Certainly, modern politics only ever divides people in those two classes, with mainstream parties generaly only working for the good of the Owner Class which is how you end up with falling salaries in real terms and growing Asset valuations in the form of bubbles on all kinds of assets, most notably stocks and realestate (notice how most mainstream politicians see the rising of both stockmarkets and also house prices - tough of late, they don’t say it about the latter quite as openly - as being good things).
The single greatest scam of modern Neoliberal Capitalism was making people who own their means of production but still have to work for a living think they’re not Working Class and hence Neoliberal Capitalism was actually working for them.
Bronzebeard@lemmy.zip 2 days ago
highly paid developers
You’re not familiar with the games industry are you?
Their wages are significantly lower than related software fields of similar skill sets.
Zink@programming.dev 2 days ago
Yeah, that’s another fun aspect of our culture. Jobs that many people actually want due to what they are passionate about lead to abuse.
It’s the reason I never seriously considered getting into game development or becoming a teacher.
I am the rare father involved in the PTO (parent-teacher organization) along with my wife at our kid’s elementary school. We were handing out basic cheap supplies to the teachers last month as a Christmas thing. We’d interrupt the class to give the teacher a SINGLE roll of paper towels and then a small box of tissues or some glue sticks or whatever, and they were excited and grateful every time!
mrgoosmoos@lemmy.ca 2 days ago
how highly paid are we talking? I doubt they’re making 200k
keep in mind that Canadian tech sector wages are not on par with american - as a rough rule, just keep the dollar value and change the currency (i.e. 100k USD salary is 100k CAD salary)

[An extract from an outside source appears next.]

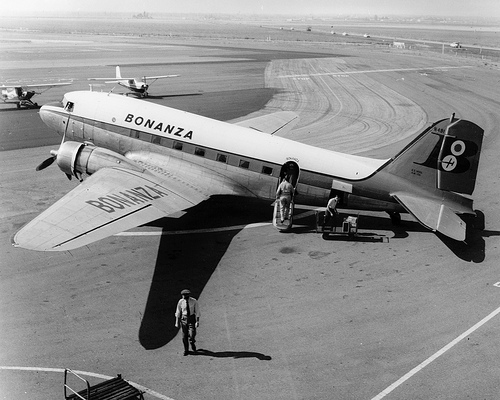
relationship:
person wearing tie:
[162, 273, 214, 361] [185, 299, 192, 322]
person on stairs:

Canconda@lemmy.ca 3 days ago
Capitalism will let us all eat shit and die and still cut that shit with the last of the Amazonian sawdust.
Hadriscus@jlai.lu 3 days ago
I like to think that we’re all working class, and that to subdivide classes further benefits only the capital
zd9@lemmy.world 3 days ago
Yes in reality, like 90% of people are working class, but I just wanted to make that designation for anyone reading it and going “software engineers aren’t working class”. I mean it in the more general working class vs capital owners.

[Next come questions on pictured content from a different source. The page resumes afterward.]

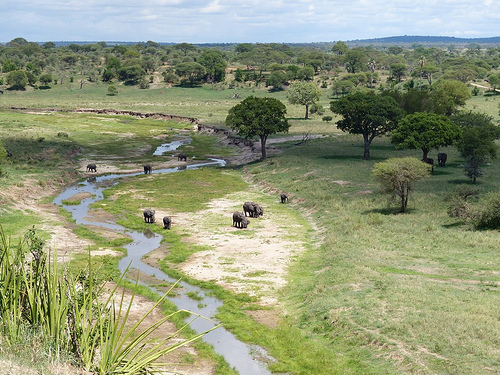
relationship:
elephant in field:
[142, 206, 159, 225] [3, 88, 499, 373]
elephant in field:
[276, 192, 291, 203] [3, 88, 499, 373]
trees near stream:
[223, 82, 499, 188] [57, 170, 274, 373]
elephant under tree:
[435, 152, 450, 168] [390, 109, 459, 169]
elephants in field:
[232, 200, 265, 231] [3, 88, 499, 373]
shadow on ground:
[363, 203, 414, 216] [3, 88, 499, 374]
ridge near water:
[1, 168, 88, 232] [55, 173, 107, 207]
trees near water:
[226, 94, 290, 167] [55, 173, 107, 207]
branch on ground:
[275, 130, 321, 153] [3, 88, 499, 374]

laurelraven@lemmy.zip 2 days ago
Anyone who cannot stop working and live off their own wealth (and not rely on the working income of others) for the rest of their lives is, by definition, working class.
jaycifer@lemmy.world 2 days ago
I agree, but I think there are enough people who conflate working class with blue collar that making the distinction is justified.
ms_lane@lemmy.world 2 days ago
They don’t live week by week, they have thousands to tens of thousands of dollars of disposable income per month.
No, I’m not going to treat them the same as my fellow lower classes.
bufalo1973@piefed.social 2 days ago
That’s a mistake. If you treat them as your equal then you can make then see they aren’t special or “middle class” and then you have another pair of hands to help the working class.
ms_lane@lemmy.world 2 days ago
That’s well natured but naive.
Richer ‘working class’ already do shit on the poorer classes, they already punch down with ferocity.